_Supplied data_
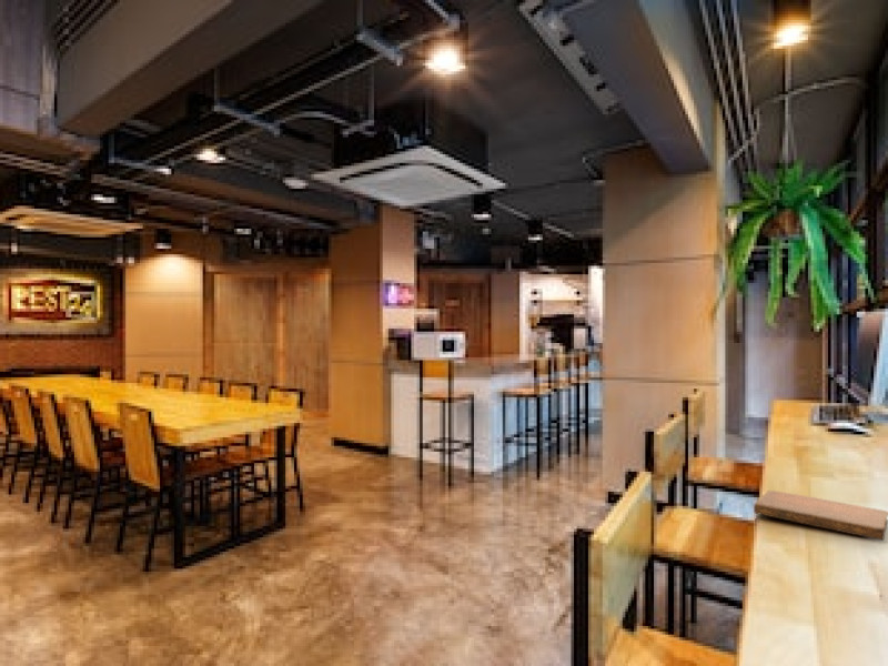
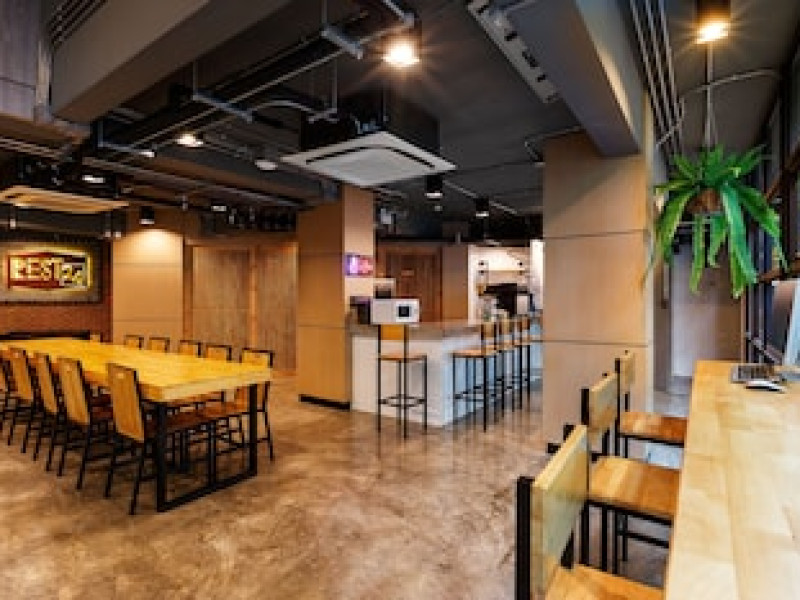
- notebook [753,490,888,542]
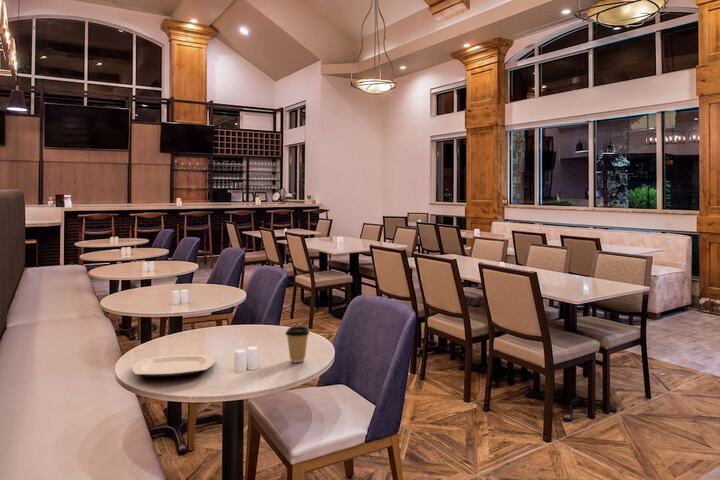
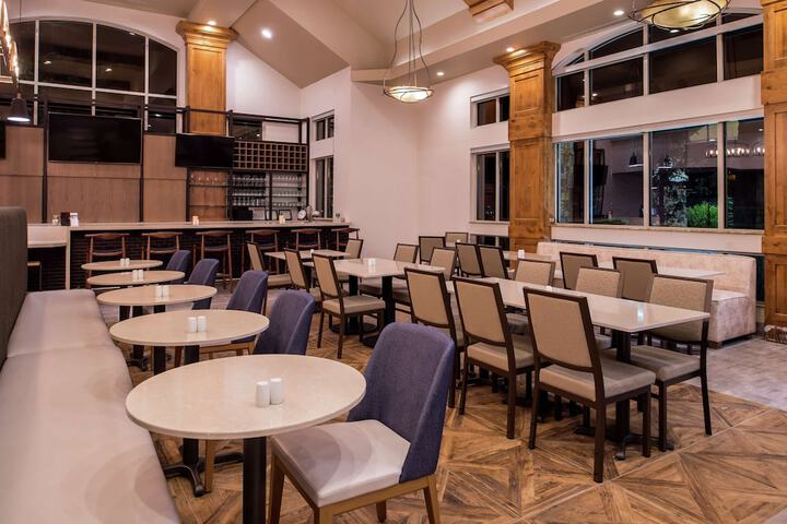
- plate [131,354,216,377]
- coffee cup [284,326,311,363]
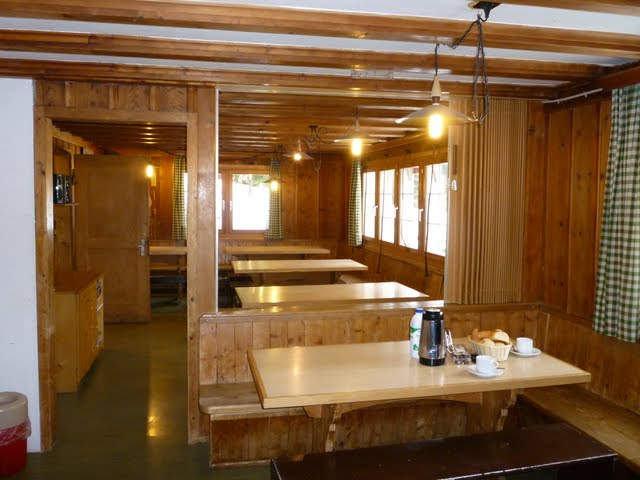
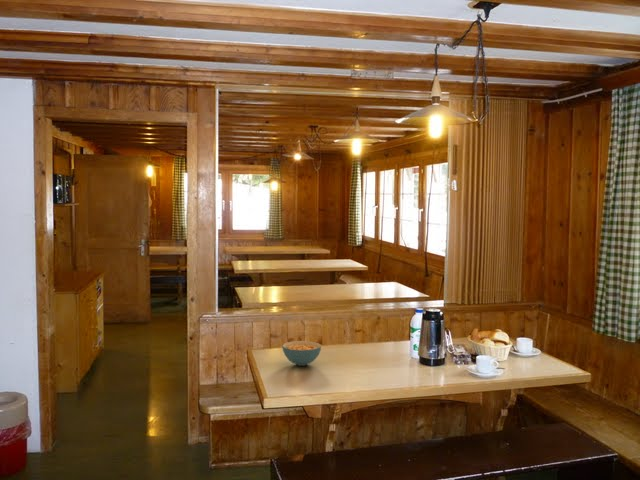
+ cereal bowl [281,340,322,367]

_Required work_
Omit every picture while printing the data word for word.

_Response to this task_
- notebook [753,490,888,542]
- plate [131,354,216,377]
- coffee cup [284,326,311,363]
+ cereal bowl [281,340,322,367]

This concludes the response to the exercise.